#### TEXT SHOWN

On a motion to dismiss under Rule 12(b)(6), the Court must accept as true all factual allegations in the complaint and draw all reasonable inferences in the plaintiffs' favor. ATSI Commc'ns, Inc. v. Shaar Fund, Ltd., 493 F.3d 87, 98 (2d Cir. 2007). Nonetheless, "[f]actual allegations must be enough to raise a right of relief above the speculative level, on the assumption that all the allegations in the complaint are true." Bell Atl. Corp. v. Twombly, 550 U.S. 544, 555 (2007) (citation omitted). Ultimately, plaintiffs must allege "enough facts to state a claim to relief that is plausible on its face." Id. at 570. If plaintiffs "have not nudged their claims across the line from conceivable to plausible, their complaint must be dismissed." Id. In considering the motion, the Court may also consider documents attached to the complaint as exhibits and documents incorporated by reference in the complaint. Halebian v. Berv, 644 F.3d 122, 130 n.7 (2d Cir. 2011); Chapman v. N.Y. State Div. for Youth, 546 F.3d 230, 234 (2d Cir. 2008).

II. Arbitral Immunity

A commercial organization sponsoring an arbitration is "entitled to immunity for all functions that are integrally related to the arbitral process." Austern v. Chicago Bd. Options Exch., Inc., 898 F.2d 882, 886 (2d Cir. 1990). As with judicial and quasi-judicial immunity, arbitral immunity is essential to protect decision-makers and organizations that sponsor arbitrators from undue influence and to protect the decision-making process from reprisals by dissatisfied litigants. New England Cleaning Servs., Inc. v. Am. Arbitration Ass'n, 199 F.3d 542, 545 (1st Cir. 1999). Extension of the policy to sponsoring organizations is also intended to avoid discouraging such organizations from conducting future arbitrations. See id. at 546.

"A sponsoring organization's immunity extends to the administrative tasks it performs, insofar as these are integrally related to the arbitration." Id. at 545; see also id. (selecting arbitrator, billing for services, and scheduling hearing "sufficiently related to the arbitration to be protected by immunity"); Austern, 898 F.2d at 886 (alleged defective notice of hearing and improper selection of panel sufficiently associated with adjudicative phase of arbitration so as to justify immunity). Immunity applies even if the organization has violated its own rules. See Olson v. Nat'l Ass'n of Sec. Dealers, 85 F.3d 381, 383 (8th Cir. 1996).

#### WORK TO COMPLETE
**1.** Repeat, word for word, the part of the court's discussion of arbitral immunity that opens with the words containing "A commercial organization" and closes with "id. at 546.".
**2.** Write the next part of the court's discussion of arbitral immunity, starting after its last sentence.

#### MATERIAL SUPPLIED
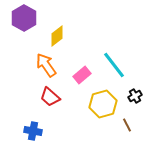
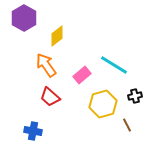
cyan line: rotated 20 degrees counterclockwise
black cross: rotated 16 degrees clockwise
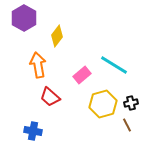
yellow diamond: rotated 15 degrees counterclockwise
orange arrow: moved 8 px left; rotated 25 degrees clockwise
black cross: moved 4 px left, 7 px down
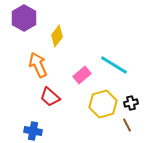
orange arrow: rotated 15 degrees counterclockwise
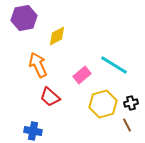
purple hexagon: rotated 20 degrees clockwise
yellow diamond: rotated 25 degrees clockwise
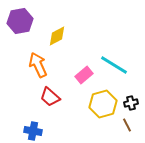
purple hexagon: moved 4 px left, 3 px down
pink rectangle: moved 2 px right
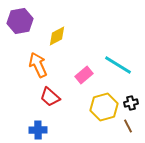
cyan line: moved 4 px right
yellow hexagon: moved 1 px right, 3 px down
brown line: moved 1 px right, 1 px down
blue cross: moved 5 px right, 1 px up; rotated 12 degrees counterclockwise
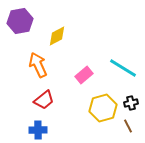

#### ANSWER SET
**1.**
A commercial organization sponsoring an arbitration is "entitled to immunity for all functions that are integrally related to the arbitral process." Austern v. Chicago Bd. Options Exch., Inc., 898 F.2d 882, 886 (2d Cir. 1990). As with judicial and quasi-judicial immunity, arbitral immunity is essential to protect decision-makers and organizations that sponsor arbitrators from undue influence and to protect the decision-making process from reprisals by dissatisfied litigants. New England Cleaning Servs., Inc. v. Am. Arbitration Ass'n, 199 F.3d 542, 545 (1st Cir. 1999). Extension of the policy to sponsoring organizations is also intended to avoid discouraging such organizations from conducting future arbitrations. See id. at 546.

**2.**
Similarly, AAA Rule R-52(d) provides that "[p]arties to an arbitration under these rules shall be deemed to have consented that neither the AAA nor any arbitrator shall be liable to any party in any action for damages or injunctive relief for any act or omission in connection with any arbitration under these rules." AAA Rule R-52(d), Am. Compl., Ex. 1 at 29. Where parties have agreed to be bound by the rules of an arbitral organization, courts have enforced similar rules to bar claims against arbitrators and sponsoring organizations. See Landmark Ventures, Inc. v. Cohen, No. 13 Civ. 9044 (JGK), 2014 WL 6784397, at *3 (S.D.N.Y. Nov. 26, 2014) (parties' contract provided that parties agreed to be bound by ICC Rules; court enforced ICC Rule providing arbitrator and ICC immunity from suit); Kuruwa v. Am. Arbitration Ass'n, No. 13 Civ. 2419 (PKC), 2013 WL 2433068, at *1 (S.D.N.Y. June 3, 2013) (policy provided for AAA arbitration; AAA Rule barred claim for injunctive relief against AAA and arbitrator); Richardson v. Am. Arbitration Ass'n, 888 F. Supp. 604, 605 (S.D.N.Y. 1995) (collective bargaining agreement provided for arbitration under AAA Rules; AAA Rule barred plaintiff's claim).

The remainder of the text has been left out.